課題 1:
原文をもとに、次の問いに答えてください。
(a) クラス remove-reference は、何を持ち運ぶために作成されるか。
(b) 昨日の時点で使っていた :get に代わって、何を使うように変えたか。
(c) パラメータ数が 3 だった場合にコールされる関数は何か。
課題 2: 原文を二文で要約してください。

原文:
++++++

まずは、昨日のコードをまとめて再掲‥‥‥はしないことにした。順番に見ていくことにしよう。まずはキモになるクラス、remove-reference だ。
(defclass remove-reference () ((closure :type :function :initarg :closure :accessor __rm-ref-closure)))
これは最初に move によって「移動元の場所」を封じ込めるクロージャを持ち運ぶために作成される。その作成は以下の move マクロが行う。ちなみに、昨日書いた時点で自分でも無様だなと思っていた :get は改め、gensym を使うように変えてある。
(defgeneric __move-3 (first last result)) (let ((g-get (gensym "GET"))) (defmacro move (&rest args) (let ((cnt (length args))) (if (= cnt 1) (multiple-value-bind (vars forms var set ref) (get-setf-expansion (car args)) `(__move-1 (let* (,@(mapcar #'list vars forms)) (lambda (&optional (op ',g-get)) (if (eq op ',g-get) ,ref (let ((,@var op)) ,set nil)))))) `(__move-3 ,@args)))))
パラメータ数が 3 だった場合にコールされる __move-3 は、アルゴリズム版の range move だ。一方でパラメータ数が1の場合、そのパラメータを閉じ込めるクロージャを作成して __move-1 に渡す。このクロージャは、パラメータなしでコールした場合は「現在の値」を返し、それ以外は指定された値を設定する。__move-1 は以下のような関数だ。総称関数ではない。
(defun __move-1 (closure) (let ((val (funcall closure))) (if (eq (type-of val) 'remove-reference) val (make-instance 'remove-reference :closure closure))))

++++++

提供資料:
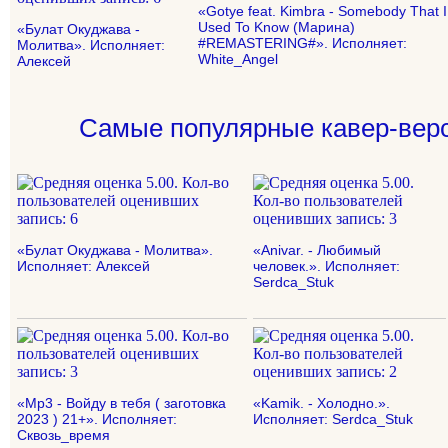
«Gotye feat. Kimbra - Somebody That I
Used To Know (Марина)
«Булат Окуджава -
#REMASTERING#». Исполняет:
Молитва». Исполняет:
White_Angel
Алексей
Самые популярные кавер-верс
«Булат Окуджава - Молитва».
«Anivar. - Любимый
Исполняет: Алексей
человек.». Исполняет:
Serdca_Stuk
«Mp3 - Войду в тебя ( заготовка
«Kamik. - Холодно.».
2023 ) 21+». Исполняет:
Исполняет: Serdca_Stuk
Сквозь_время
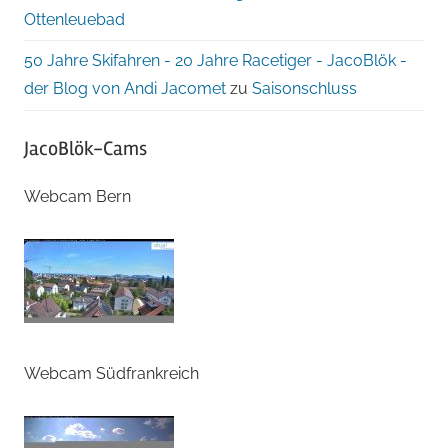
Ottenleuebad
50 Jahre Skifahren - 20 Jahre Racetiger - JacoBlök -
der Blog von Andi Jacomet
zu
Saisonschluss
JacoBlök-Cams
Webcam Bern
Webcam Südfrankreich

++++++

解答例 1:
(a) move によって「移動元の場所」を封じ込めるクロージャを持ち運ぶために作成される。
(b) gensym を使うように変えた。
(c) __move-3 がコールされる。これはアルゴリズム版の range move である。

解答例 2: 原文では、move によって「移動元の場所」を封じ込めるクロージャを持ち運ぶクラス remove-reference と、そのクラスを作成する move マクロを順番に見ていく。move マクロは、パラメータ数が 3 ならアルゴリズム版の range move である __move-3 をコールし、1 ならそのパラメータを閉じ込めるクロージャを作成して、総称関数ではない __move-1 に渡す。